▸ EXERCISE OBJECTIVE
Copy the text of all the records below exactly as it appears, line for line, and leave the pictures out of your copy.

▸ RECORD EXTRACTS
*-*-*

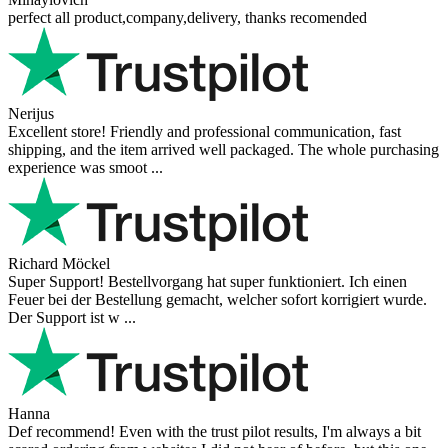
perfect all product,company,delivery, thanks recomended
Nerijus
Excellent store! Friendly and professional communication, fast
shipping, and the item arrived well packaged. The whole purchasing
experience was smoot ...
Richard Möckel
Super Support! Bestellvorgang hat super funktioniert. Ich einen
Feuer bei der Bestellung gemacht, welcher sofort korrigiert wurde.
Der Support ist w ...
Hanna
Def recommend! Even with the trust pilot results, I'm always a bit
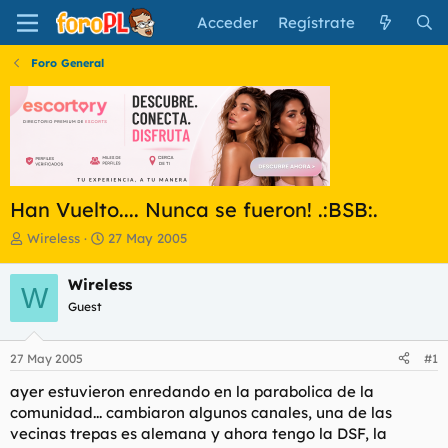
Acceder
Regístrate
Foro General
Han Vuelto.... Nunca se fueron! .:BSB:.
I
F
Wireless
27 May 2005
n
e
i
c
Wireless
W
c
h
Guest
i
a
a
d
d
e
27 May 2005
#1
o
i
r
n
ayer estuvieron enredando en la parabolica de la
d
i
comunidad... cambiaron algunos canales, una de las
e
c
vecinas trepas es alemana y ahora tengo la DSF, la
l
i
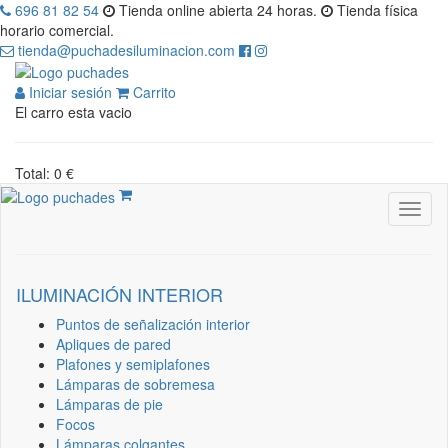
696 81 82 54
Tienda online abierta 24 horas.
Tienda física
horario comercial.
tienda@puchadesiluminacion.com
Iniciar sesión
Carrito
El carro esta vacio
Total: 0 €
ILUMINACIÓN INTERIOR
Puntos de señalización interior
Apliques de pared
Plafones y semiplafones
Lámparas de sobremesa
Lámparas de pie
Focos
Lámparas colgantes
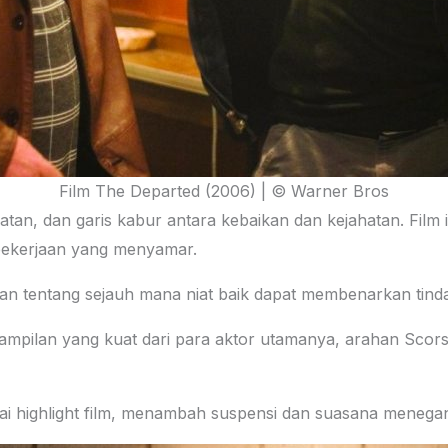
Film The Departed (2006) | © Warner Bros
anatan, dan garis kabur antara kebaikan dan kejahatan. Fil
pekerjaan yang menyamar.
n tentang sejauh mana niat baik dapat membenarkan tind
ampilan yang kuat dari para aktor utamanya, arahan Sco
ai highlight film, menambah suspensi dan suasana menega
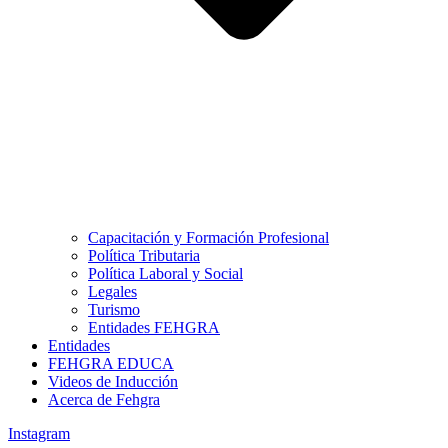
Capacitación y Formación Profesional
Política Tributaria
Política Laboral y Social
Legales
Turismo
Entidades FEHGRA
Entidades
FEHGRA EDUCA
Videos de Inducción
Acerca de Fehgra
Instagram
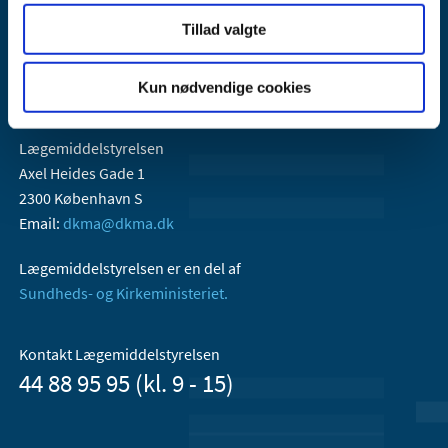
Tillad valgte
Kun nødvendige cookies
Lægemiddelstyrelsen
Axel Heides Gade 1
2300 København S
Email:
dkma@dkma.dk
Lægemiddelstyrelsen er en del af
Sundheds- og Kirkeministeriet.
Kontakt Lægemiddelstyrelsen
44 88 95 95 (kl. 9 - 15)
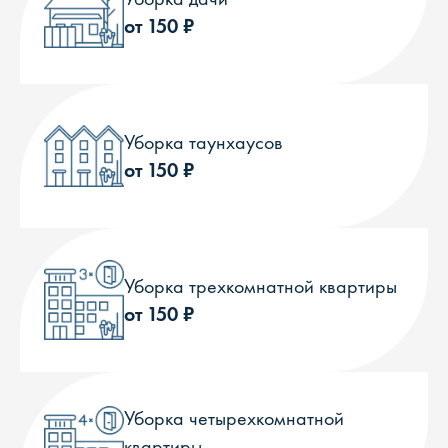
от 150 ₽
Уборка таунхаусов
от 150 ₽
Уборка трехкомнатной квартиры
от 150 ₽
Уборка четырехкомнатной
квартиры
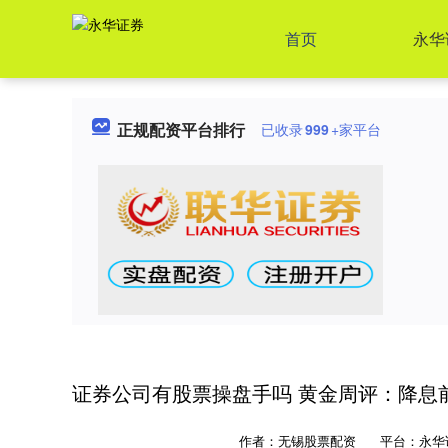
首页
永华
正规配资平台排行
已收录
999
+家平台
证券公司有股票操盘手吗 黄金周评：降息
作者：无锡股票配资
平台：永华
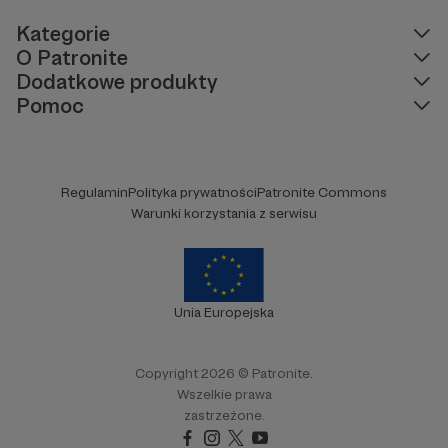
pomóc.
Kategorie
O Patronite
Dodatkowe produkty
Pomoc
Regulamin
Polityka prywatności
Patronite Commons
Warunki korzystania z serwisu
Unia Europejska
Copyright 2026 © Patronite.
Wszelkie prawa
zastrzeżone.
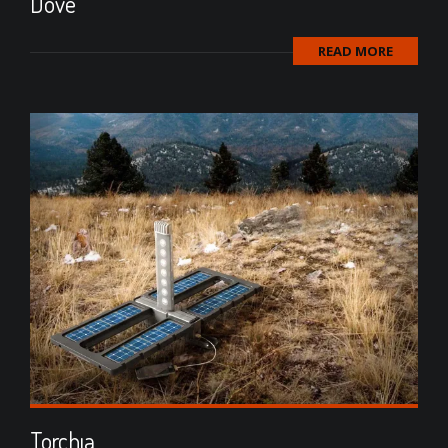
Dove
READ MORE
Torchıa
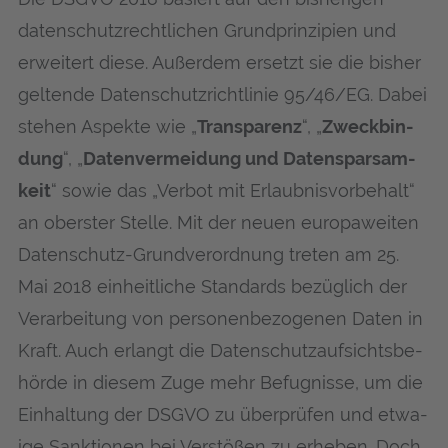
daten­schutz­recht­li­chen Grund­prin­zi­pi­en und
erwei­tert die­se. Außer­dem ersetzt sie die bis­her
gel­ten­de Daten­schutz­richt­li­nie 95/46/EG. Dabei
ste­hen Aspek­te wie „
Trans­pa­renz
“, „
Zweck­bin­
dung
“, „
Daten­ver­mei­dung und Daten­spar­sam­
keit
“ sowie das „Ver­bot mit Erlaub­nis­vor­be­halt“
an obers­ter Stel­le. Mit der neu­en euro­pa­wei­ten
Daten­schutz-Grund­ver­ord­nung tre­ten am 25.
Mai 2018 ein­heit­li­che Stan­dards bezüg­lich der
Ver­ar­bei­tung von per­so­nen­be­zo­ge­nen Daten in
Kraft. Auch erlangt die Daten­schutz­auf­sichts­be­
hör­de in die­sem Zuge mehr Befug­nis­se, um die
Ein­hal­tung der DSGVO zu über­prü­fen und etwa­
ige Sank­tio­nen bei Ver­stö­ßen zu erhe­ben. Doch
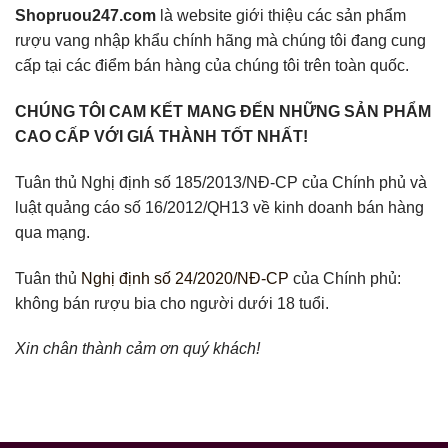
Shopruou247.com
là website giới thiệu các sản phẩm
rượu vang nhập khẩu chính hãng mà chúng tôi đang cung
cấp tại các điểm bán hàng của chúng tôi trên toàn quốc.
CHÚNG TÔI CAM KẾT MANG ĐẾN NHỮNG SẢN PHẨM
CAO CẤP VỚI GIÁ THÀNH TỐT NHẤT!
Tuân thủ Nghị định số 185/2013/NĐ-CP của Chính phủ và
luật quảng cáo số 16/2012/QH13 về kinh doanh bán hàng
qua mạng.
Tuân thủ
Nghị định số 24/2020/NĐ-CP
của Chính phủ:
không bán rượu bia cho người dưới 18 tuổi.
Xin chân thành cảm ơn quý khách!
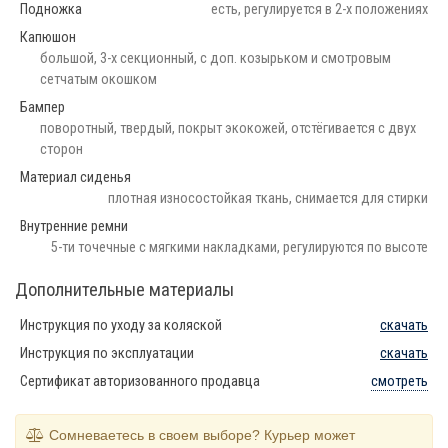
Подножка
есть, регулируется в 2-х положениях
Капюшон
большой, 3-х секционный, с доп. козырьком и смотровым
сетчатым окошком
Бампер
поворотный, твердый, покрыт экокожей, отстёгивается с двух
сторон
Материал сиденья
плотная износостойкая ткань, снимается для стирки
Внутренние ремни
5-ти точечные с мягкими накладками, регулируются по высоте
Дополнительные материалы
Инструкция по уходу за коляской
скачать
Инструкция по эксплуатации
скачать
Сертификат авторизованного продавца
смотреть
Сомневаетесь в своем выборе? Курьер может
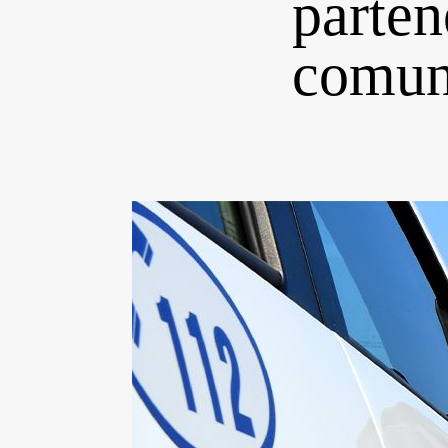
parten
comuni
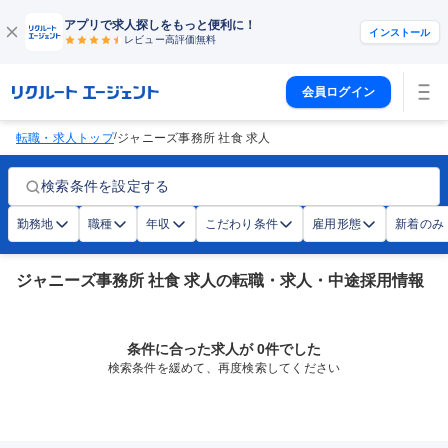
アプリで求人探しをもっと便利に！
インストール
レビュー高評価
無料
会員ログイン
/
転職・求人トップ
ジャニーズ事務所 社食 求人
検索条件を設定する
勤務地
職種
年収
こだわり条件
雇用形態
新着のみ
ジャニーズ事務所 社食 求人の転職・求人・中途採用情報
条件に合った求人が 0件でした
検索条件を緩めて、再度検索してください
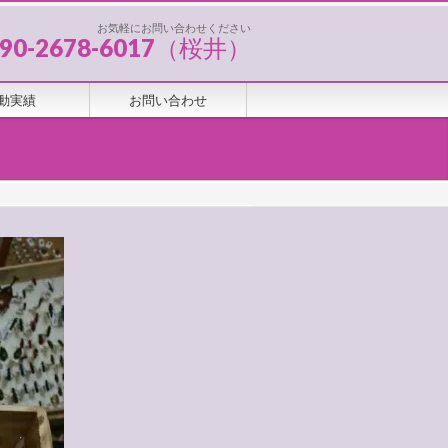
お気軽にお問い合わせください
090-2678-6017（桜井）
動実績
お問い合わせ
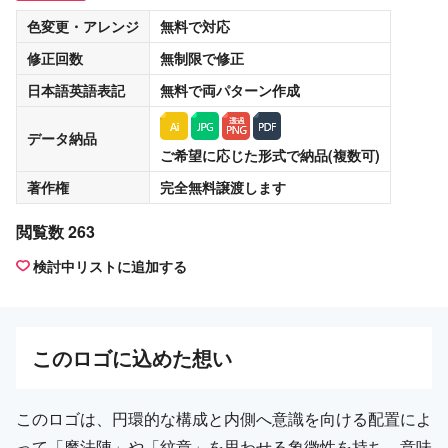
色変更・アレンジ
無料
で対応
修正回数
無制限
で修正
日本語英語表記
無料
で両パターン作成
データ納品
ご希望に応じた形式で納品(複数可)
著作権
完全無料譲渡
します
閲覧数 263
検討中リストに追加する
この
ロゴ
に込めた想い
このロゴは、円環的な構成と内側へ意識を向ける配置によ
って「魔法陣」や「紋章」を思わせる象徴性を持ち、意味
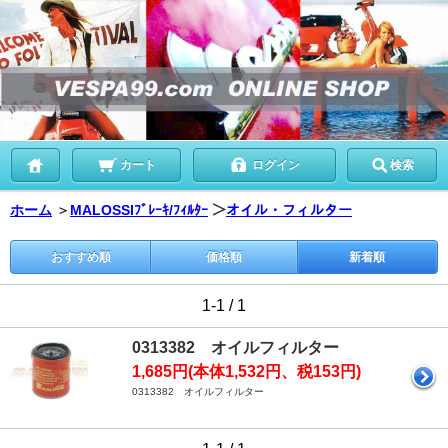
カート
ログイン
検索
ホーム
＞
MALOSSIﾌﾞﾚｰｷ/ﾌｨﾙﾀｰ
＞
オイル・フィルター
おすすめ順
価格順
新着順
1-1 / 1
0313382 オイルフィルター
1,685円(本体1,532円、税153円)
0313382 オイルフィルター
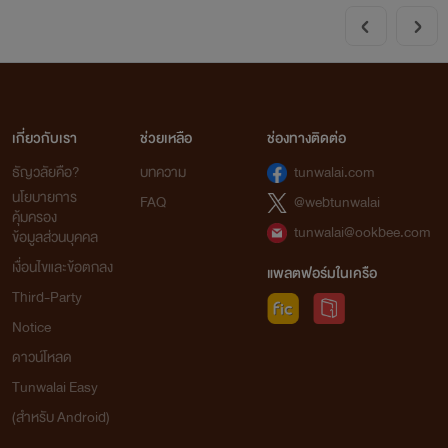
เกี่ยวกับเรา
ช่วยเหลือ
ช่องทางติดต่อ
ธัญวลัยคือ?
บทความ
tunwalai.com
นโยบายการ
FAQ
@webtunwalai
คุ้มครอง
tunwalai@ookbee.com
ข้อมูลส่วนบุคคล
เงื่อนไขและข้อตกลง
แพลตฟอร์มในเครือ
Third-Party
Notice
ดาวน์โหลด
Tunwalai Easy
(สำหรับ Android)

*-*-*

▸ REPLY
perfect all product,company,delivery, thanks recomended
Nerijus
Excellent store! Friendly and professional communication, fast
shipping, and the item arrived well packaged. The whole purchasing
experience was smoot ...
Richard Möckel
Super Support! Bestellvorgang hat super funktioniert. Ich einen
Feuer bei der Bestellung gemacht, welcher sofort korrigiert wurde.
Der Support ist w ...
Hanna
Def recommend! Even with the trust pilot results, I'm always a bit
Acceder
Regístrate
Foro General
Han Vuelto.... Nunca se fueron! .:BSB:.
I
F
Wireless
27 May 2005
n
e
i
c
Wireless
W
c
h
Guest
i
a
a
d
d
e
27 May 2005
#1
o
i
r
n
ayer estuvieron enredando en la parabolica de la
d
i
comunidad... cambiaron algunos canales, una de las
e
c
vecinas trepas es alemana y ahora tengo la DSF, la
l
i
696 81 82 54
Tienda online abierta 24 horas.
Tienda física
horario comercial.
tienda@puchadesiluminacion.com
Iniciar sesión
Carrito
El carro esta vacio
Total: 0 €
ILUMINACIÓN INTERIOR
Puntos de señalización interior
Apliques de pared
Plafones y semiplafones
Lámparas de sobremesa
Lámparas de pie
Focos
Lámparas colgantes
Film The Departed (2006) | © Warner Bros
anatan, dan garis kabur antara kebaikan dan kejahatan. Fil
pekerjaan yang menyamar.
n tentang sejauh mana niat baik dapat membenarkan tind
ampilan yang kuat dari para aktor utamanya, arahan Sco
ai highlight film, menambah suspensi dan suasana menega
Capacitación y Formación Profesional
Política Tributaria
Política Laboral y Social
Legales
Turismo
Entidades FEHGRA
Entidades
FEHGRA EDUCA
Videos de Inducción
Acerca de Fehgra
Instagram
Tillad valgte
Kun nødvendige cookies
Lægemiddelstyrelsen
Axel Heides Gade 1
2300 København S
Email:
dkma@dkma.dk
Lægemiddelstyrelsen er en del af
Sundheds- og Kirkeministeriet.
Kontakt Lægemiddelstyrelsen
44 88 95 95 (kl. 9 - 15)
от 150 ₽
Уборка таунхаусов
от 150 ₽
Уборка трехкомнатной квартиры
от 150 ₽
Уборка четырехкомнатной
квартиры
首页
永华
正规配资平台排行
已收录
999
+家平台
证券公司有股票操盘手吗 黄金周评：降息
作者：无锡股票配资
平台：永华
pomóc.
Kategorie
O Patronite
Dodatkowe produkty
Pomoc
Regulamin
Polityka prywatności
Patronite Commons
Warunki korzystania z serwisu
Unia Europejska
Copyright 2026 © Patronite.
Wszelkie prawa
zastrzeżone.
Dove
READ MORE
Torchıa
daten­schutz­recht­li­chen Grund­prin­zi­pi­en und
erwei­tert die­se. Außer­dem ersetzt sie die bis­her
gel­ten­de Daten­schutz­richt­li­nie 95/46/EG. Dabei
ste­hen Aspek­te wie „
Trans­pa­renz
“, „
Zweck­bin­
dung
“, „
Daten­ver­mei­dung und Daten­spar­sam­
keit
“ sowie das „Ver­bot mit Erlaub­nis­vor­be­halt“
an obers­ter Stel­le. Mit der neu­en euro­pa­wei­ten
Daten­schutz-Grund­ver­ord­nung tre­ten am 25.
Mai 2018 ein­heit­li­che Stan­dards bezüg­lich der
Ver­ar­bei­tung von per­so­nen­be­zo­ge­nen Daten in
Kraft. Auch erlangt die Daten­schutz­auf­sichts­be­
hör­de in die­sem Zuge mehr Befug­nis­se, um die
Ein­hal­tung der DSGVO zu über­prü­fen und etwa­
ige Sank­tio­nen bei Ver­stö­ßen zu erhe­ben. Doch
Shopruou247.com
là website giới thiệu các sản phẩm
rượu vang nhập khẩu chính hãng mà chúng tôi đang cung
cấp tại các điểm bán hàng của chúng tôi trên toàn quốc.
CHÚNG TÔI CAM KẾT MANG ĐẾN NHỮNG SẢN PHẨM
CAO CẤP VỚI GIÁ THÀNH TỐT NHẤT!
Tuân thủ Nghị định số 185/2013/NĐ-CP của Chính phủ và
luật quảng cáo số 16/2012/QH13 về kinh doanh bán hàng
qua mạng.
Tuân thủ
Nghị định số 24/2020/NĐ-CP
của Chính phủ:
không bán rượu bia cho người dưới 18 tuổi.
Xin chân thành cảm ơn quý khách!
Подножка
есть, регулируется в 2-х положениях
Капюшон
большой, 3-х секционный, с доп. козырьком и смотровым
сетчатым окошком
Бампер
поворотный, твердый, покрыт экокожей, отстёгивается с двух
сторон
Материал сиденья
плотная износостойкая ткань, снимается для стирки
Внутренние ремни
5-ти точечные с мягкими накладками, регулируются по высоте
Дополнительные материалы
Инструкция по уходу за коляской
скачать
Инструкция по эксплуатации
скачать
Сертификат авторизованного продавца
смотреть
Сомневаетесь в своем выборе? Курьер может
parten
comuni
アプリで求人探しをもっと便利に！
インストール
レビュー高評価
無料
会員ログイン
/
転職・求人トップ
ジャニーズ事務所 社食 求人
検索条件を設定する
勤務地
職種
年収
こだわり条件
雇用形態
新着のみ
ジャニーズ事務所 社食 求人の転職・求人・中途採用情報
条件に合った求人が 0件でした
検索条件を緩めて、再度検索してください
お気軽にお問い合わせください
090-2678-6017（桜井）
動実績
お問い合わせ
色変更・アレンジ
無料
で対応
修正回数
無制限
で修正
日本語英語表記
無料
で両パターン作成
データ納品
ご希望に応じた形式で納品(複数可)
著作権
完全無料譲渡
します
閲覧数 263
検討中リストに追加する
この
ロゴ
に込めた想い
このロゴは、円環的な構成と内側へ意識を向ける配置によ
って「魔法陣」や「紋章」を思わせる象徴性を持ち、意味
カート
ログイン
検索
ホーム
＞
MALOSSIﾌﾞﾚｰｷ/ﾌｨﾙﾀｰ
＞
オイル・フィルター
おすすめ順
価格順
新着順
1-1 / 1
0313382 オイルフィルター
1,685円(本体1,532円、税153円)
0313382 オイルフィルター
เกี่ยวกับเรา
ช่วยเหลือ
ช่องทางติดต่อ
ธัญวลัยคือ?
บทความ
tunwalai.com
นโยบายการ
FAQ
@webtunwalai
คุ้มครอง
tunwalai@ookbee.com
ข้อมูลส่วนบุคคล
เงื่อนไขและข้อตกลง
แพลตฟอร์มในเครือ
Third-Party
Notice
ดาวน์โหลด
Tunwalai Easy
(สำหรับ Android)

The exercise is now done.